**EXTRAIT DU DOCUMENT**

Tous ceux qui pensaient que le genre de la série pour ado était usé jusqu'à la corde en ont eu pour leur compte l'année dernière. Entre Euphoria, création américaine de la chaîne HBO, et la Britannique Sex Education, diffusée sur Netflix, les plateformes ont montré qu'il était encore possible de proposer de belles choses dans le genre. La seconde a immédiatement été reconduite et la saison 2, disponible depuis vendredi sur Netflix, prouve, s'il en était encore besoin, que les campus anglo-saxons ont encore des histoires à raconter.
Un business de sexologie au lycée
Dans la première saison de Sex Education, le jeune Otis Milburn, adolescent un peu pâlot, décidait de monter avec une fille de sa classe, la rebelle Maeve, un business de sexologue dans l'enceinte de son lycée de Moordale. Il faut dire que tout était réuni : l'offre (la possibilité pour Otis d'espionner et reproduire les conseils de sa mère, Jean, sexothérapeute professionnelle) et la demande (des centaines d'ados en rut mais mal informés sur un campus). Si Otis, par ailleurs lui-même très mal à l'aise avec son propre corps, a remisé les clefs de son cabinet informel au début de la saison 2, il se voit rapidement obligé de reprendre du service lorsque, dès le premier jour de la rentrée, une épidémie de chlamydia se déclare à Moordale.

**EXERCICE ÉCRIT**
Extrayez de l'extrait sur la série Sex Education le passage qui commence par "Tous ceux qui" et se termine par "histoires à raconter.", sans rien y changer. Les items qui suivent viennent d'une autre source.

**DONNÉES FOURNIES**
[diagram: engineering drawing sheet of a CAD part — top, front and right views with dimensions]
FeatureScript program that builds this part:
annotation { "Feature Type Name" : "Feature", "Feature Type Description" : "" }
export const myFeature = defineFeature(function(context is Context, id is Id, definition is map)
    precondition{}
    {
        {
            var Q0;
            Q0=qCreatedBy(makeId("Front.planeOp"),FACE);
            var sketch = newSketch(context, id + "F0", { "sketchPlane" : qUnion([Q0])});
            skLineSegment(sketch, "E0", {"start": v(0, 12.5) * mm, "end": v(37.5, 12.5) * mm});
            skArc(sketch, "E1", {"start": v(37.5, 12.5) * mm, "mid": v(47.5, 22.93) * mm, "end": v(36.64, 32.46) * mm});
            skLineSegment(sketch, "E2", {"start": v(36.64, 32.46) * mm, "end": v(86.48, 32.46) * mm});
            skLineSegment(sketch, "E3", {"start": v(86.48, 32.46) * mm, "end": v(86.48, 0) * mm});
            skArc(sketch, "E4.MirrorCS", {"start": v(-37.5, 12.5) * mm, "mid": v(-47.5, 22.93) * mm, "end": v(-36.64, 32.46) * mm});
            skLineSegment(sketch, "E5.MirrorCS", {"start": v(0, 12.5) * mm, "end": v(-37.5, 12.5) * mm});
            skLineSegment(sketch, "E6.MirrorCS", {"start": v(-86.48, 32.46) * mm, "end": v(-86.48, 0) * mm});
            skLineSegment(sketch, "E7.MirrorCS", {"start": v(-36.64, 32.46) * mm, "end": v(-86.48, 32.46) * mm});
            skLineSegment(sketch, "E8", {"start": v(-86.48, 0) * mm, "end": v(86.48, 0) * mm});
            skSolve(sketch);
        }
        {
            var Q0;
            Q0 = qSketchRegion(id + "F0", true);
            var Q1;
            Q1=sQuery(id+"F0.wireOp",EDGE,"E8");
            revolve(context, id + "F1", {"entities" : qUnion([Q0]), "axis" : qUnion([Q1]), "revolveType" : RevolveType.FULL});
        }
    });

**CORRIGÉ PROPOSÉ**
Tous ceux qui pensaient que le genre de la série pour ado était usé jusqu'à la corde en ont eu pour leur compte l'année dernière. Entre Euphoria, création américaine de la chaîne HBO, et la Britannique Sex Education, diffusée sur Netflix, les plateformes ont montré qu'il était encore possible de proposer de belles choses dans le genre. La seconde a immédiatement été reconduite et la saison 2, disponible depuis vendredi sur Netflix, prouve, s'il en était encore besoin, que les campus anglo-saxons ont encore des histoires à raconter.